With SAP HANA 2 SPS04 revision 46, a new update to the HANA-ML R (1.0.7) and Python (1.0.8) APIs has been released, with the Python API also being made available via PyPI/hana-ml repository for easiest install and consumption.

Python API HANA-ML 1.0.8 enhancements

The Predictive Analysis Library (PAL) algorithm coverage has now been completed, including  preprocessing- (discretize, scaling, sampling, ...) , statistics- (factor analysis, ...) , time series analysis- (forecast accuracy measures, ...)  and other missing functions (ABC analysis, TSNE, ...). The exploratory data analysis visualizations have been enhanced with a data profiler function.

As a key productivity enhancement for Data Scientists, cross validation and optimal parameter selection is now supported for the PAL functions like e.g. Random Forest- or Hybrid Gradient Boosting- classifier via the Python interface. Code example:
hgbc = HybridGradientBoostingClassifier(conn_context = conn,
n_estimators = 4, split_threshold=0,
learning_rate=0.5, fold_num=5, max_depth=6,
evaluation_metric = 'error_rate', ref_metric=['auc'],
param_range=[('learning_rate',[0.1, 0.45, 1.0]),
('n_estimators', [4, 3, 10]),
('split_threshold', [0.1, 0.45, 1.0])])
hgbc.fit(df, features=['ATT1', 'ATT2', 'ATT3', 'ATT4'], label='LABEL')
hgbc.stats_.collect()

The dataframe methods have been further improved with data manipulation options when saving to dataframes, pivoting data or saving PAL or APL models using a unified model storage function, saving your predictive models to your sandbox model repository tables.

The APL support in HANA-ML covers since 1.0.7 gradient boosting-based classification (multinomial and binary) and -regression, time series forecasting and clustering.

You can find the Python API for HANA-ML documentation here, moreover samples scripts and notebooks can be found in the hana-ml-samples repository for PAL as well as for APL.

R API HANA-ML 1.0.7 enhancements

The new R client API package provides a major update towards PAL function coverage. It now includes clustering functions (e.g DBSCAN), more classifiers (e.g. Hybrid Gradient Boosting), more regressors, association analysis, more time series forecasting (e.g. Auto-ARIMA), preprocessing functions (discretize, scaling, sampling, ...). PAL predictive models can be saved to model storage tables in your SAP HANA environment.

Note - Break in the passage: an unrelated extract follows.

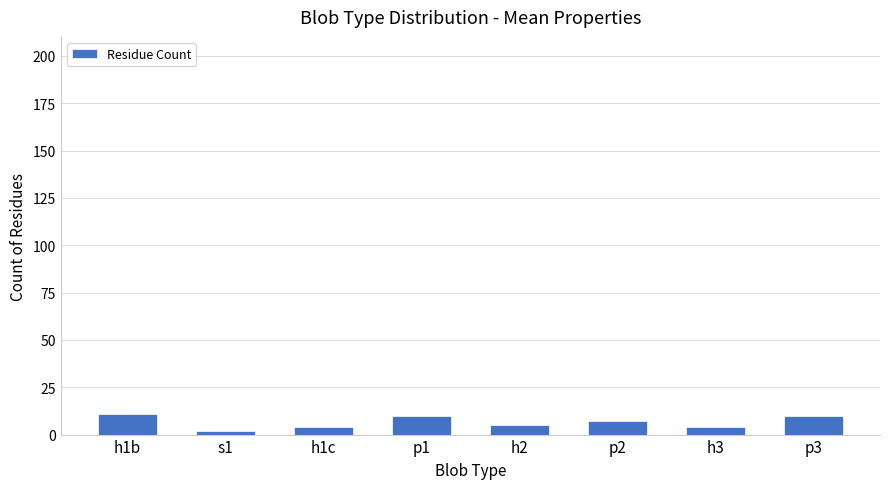

Does the chart contain stacked bars?

No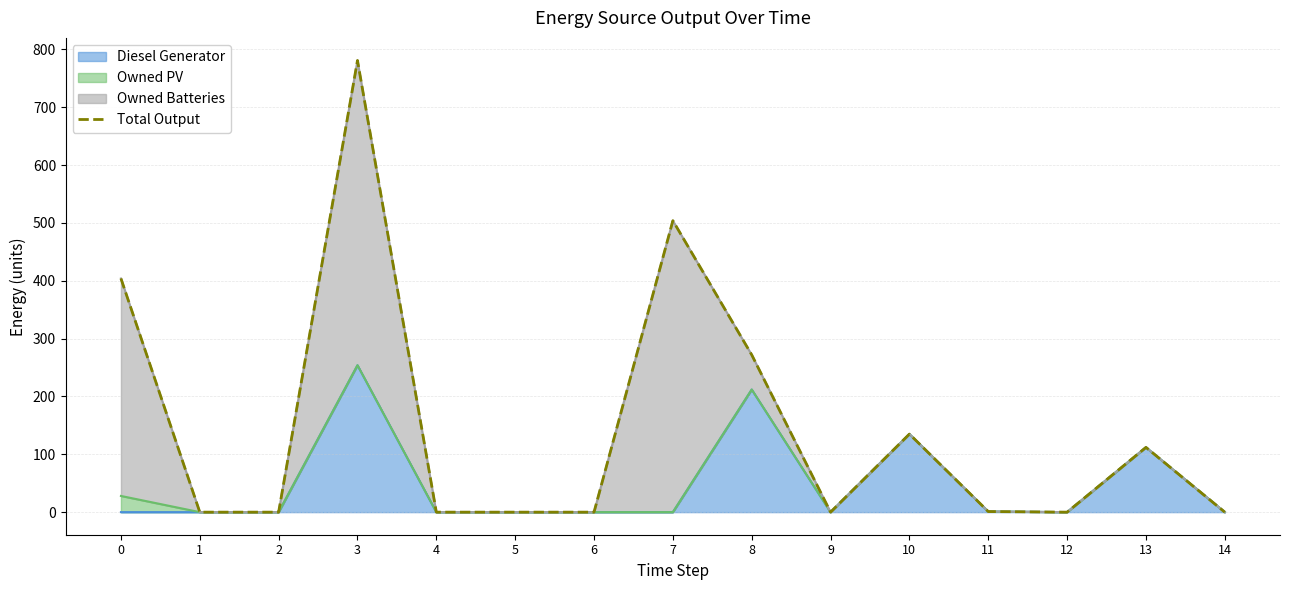

Count the number of categories in the chart.

15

A key enhancement for the R client API, it now supports a JDBC connector providing more stable and improved HANA connectivity. The HANA dataframe in R includes many new functions as well, like the describe function providing a series of descriptive univariate column statistics of the underlying data, calculated in SAP HANA.

The complete overview and details of functions supported in R API can be found in the reference documentation here.

Tooling support for Data Scientists and ML scenario operationalization

While you can certainly install and consume the HANA-ML packages in your local or custom environment, SAP Data Intelligence provides a Jupyter-Lab Python environment, out of the box prepared to leverage SAP HANA's embedded Machine Learning capabilities, see the following blog for details on this.

The R and Python client APIs help to connect the Data Scientists workbench with SAP HANA, which in this case is the target platform to operationalize a ML scenario, thus providing a huge asset as it enables the productivity of Data Scientists to be directly applied in SAP HANA.